『竹中半兵衛の教え』菩提山・明神山
菩提山・明神山
(岐阜, 滋賀)
2026年02月21日(土)
日帰り
菩提山の登山口に立った瞬間、空気の質が街とはまるで違っていた。
湿り気を含んだ静けさが、ゆっくりと肺の奥まで入り込んでくる。
まるで、長いあいだ忘れていた古いレコードの音を、ふと聴き直したときのような感覚だ。
歩き始めてしばらくすると、木々の隙間から差し込む光が、やわらかく揺れながら道を照らしていた。
その光を見ていると、竹中半兵衛がこの山を見上げた日のことを、根拠もなく想像してしまう。

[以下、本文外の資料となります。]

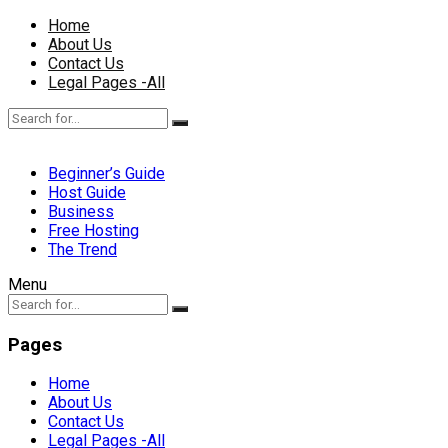
Home
About Us
Contact Us
Legal Pages -All
Beginner’s Guide
Host Guide
Business
Free Hosting
The Trend
Menu
Pages
Home
About Us
Contact Us
Legal Pages -All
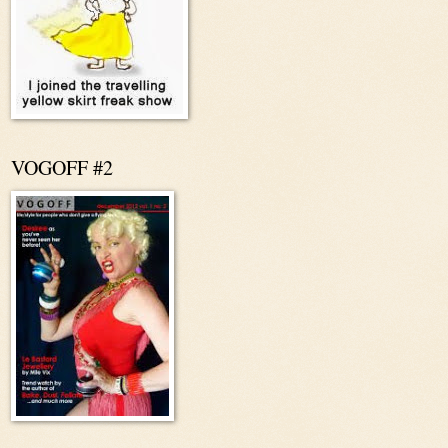
VOGOFF #2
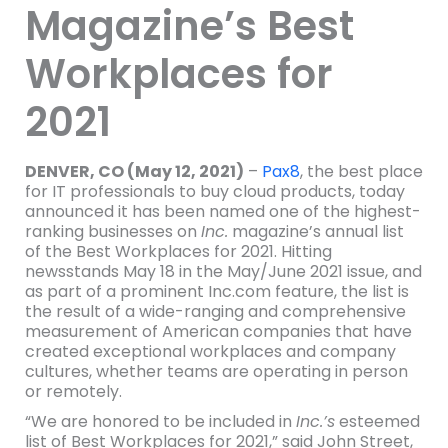
Magazine’s Best
Workplaces for
2021
DENVER, CO (May 12, 2021)
–
Pax8
, the best place
for IT professionals to buy cloud products, today
announced it has been named one of the highest-
ranking businesses on
Inc.
magazine’s annual list
of the Best Workplaces for 2021. Hitting
newsstands May 18 in the May/June 2021 issue, and
as part of a prominent Inc.com feature, the list is
the result of a wide-ranging and comprehensive
measurement of American companies that have
created exceptional workplaces and company
cultures, whether teams are operating in person
or remotely.
“We are honored to be included in
Inc.’s
esteemed
list of Best Workplaces for 2021,” said John Street,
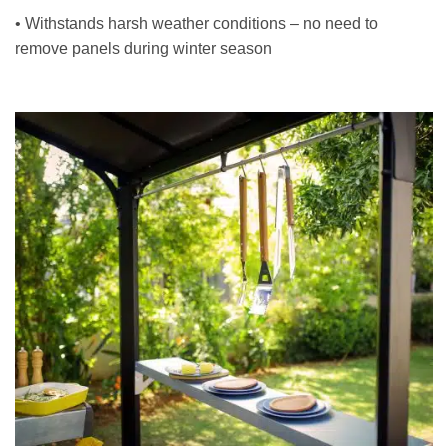
• Withstands harsh weather conditions – no need to
remove panels during winter season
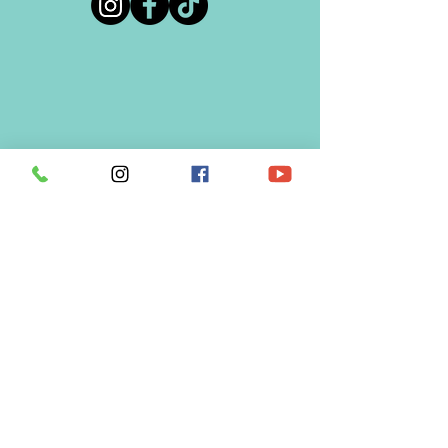
REQUEST A SERVICE
BUSINESS INQUIRES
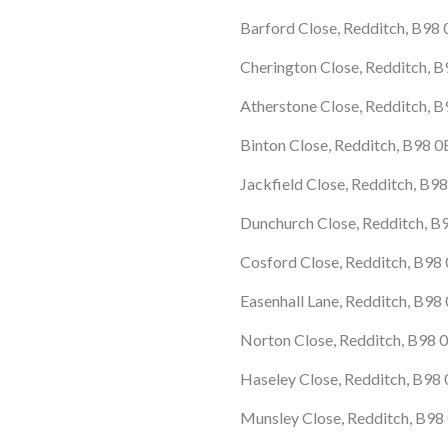
Barford Close, Redditch, B98
Cherington Close, Redditch, 
Atherstone Close, Redditch, 
Binton Close, Redditch, B98 
Jackfield Close, Redditch, B9
Dunchurch Close, Redditch, 
Cosford Close, Redditch, B9
Easenhall Lane, Redditch, B98
Norton Close, Redditch, B98 
Haseley Close, Redditch, B98
Munsley Close, Redditch, B98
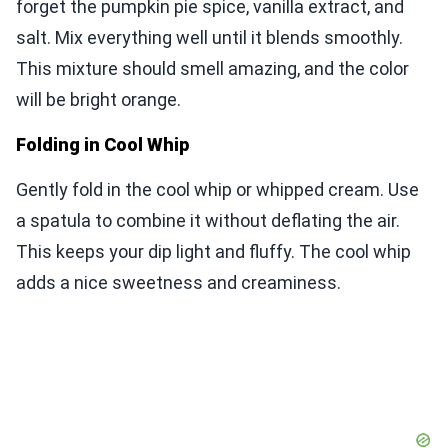
forget the pumpkin pie spice, vanilla extract, and
salt. Mix everything well until it blends smoothly.
This mixture should smell amazing, and the color
will be bright orange.
Folding in Cool Whip
Gently fold in the cool whip or whipped cream. Use
a spatula to combine it without deflating the air.
This keeps your dip light and fluffy. The cool whip
adds a nice sweetness and creaminess.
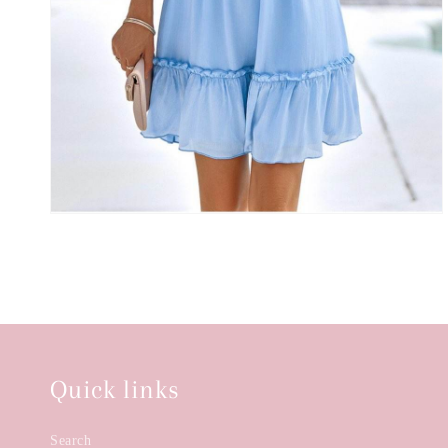
Quick links
Search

彼が何を思い、どんな風に息を吸い、どんな景色を見ていたのか。
もちろん、正確なことなんて分かるはずもない。
でも、歴史というのは時々、こうして静かな山の中で、妙に手触りのあるものとして現れる。
尾根に出ると、風が一気に強くなった。
その風は、僕の背中に溜まっていた重たいものを、ひとつずつ剥がしていくようだった。
仕事のこと、日常の雑音、言葉にならない焦り。
そういうものが、風に混ざってどこかへ飛んでいく。
山には、そういう不思議な力がある。
菩提山から明神山へと続く道は、決して派手ではない。
けれど、足を運ぶたびに、心の奥に小さな灯りがともるような感覚がある。
落ち葉を踏む音、鳥の短い鳴き声、遠くの街の気配。
それらが混ざり合って、静かで、でも確かに生きている世界をつくっている。
山頂に着いたとき、風が頬を撫でた。
その風は、まるで「よく来たね」と言っているようだった。
大げさかもしれないけれど、僕はその瞬間、少しだけ救われた気がした。
登山という行為は、結局のところ、自分の中の何かを整えに行く旅なのかもしれない。
今日の山行は、そんな小さな感動と、静かなリフレッシュをくれる時間だった。
菩提山も明神山も、何も語らない。
ただ、そこにあって、僕たちが来るのを待っている。
そして、必要なときに、必要なだけの風を吹かせてくれる。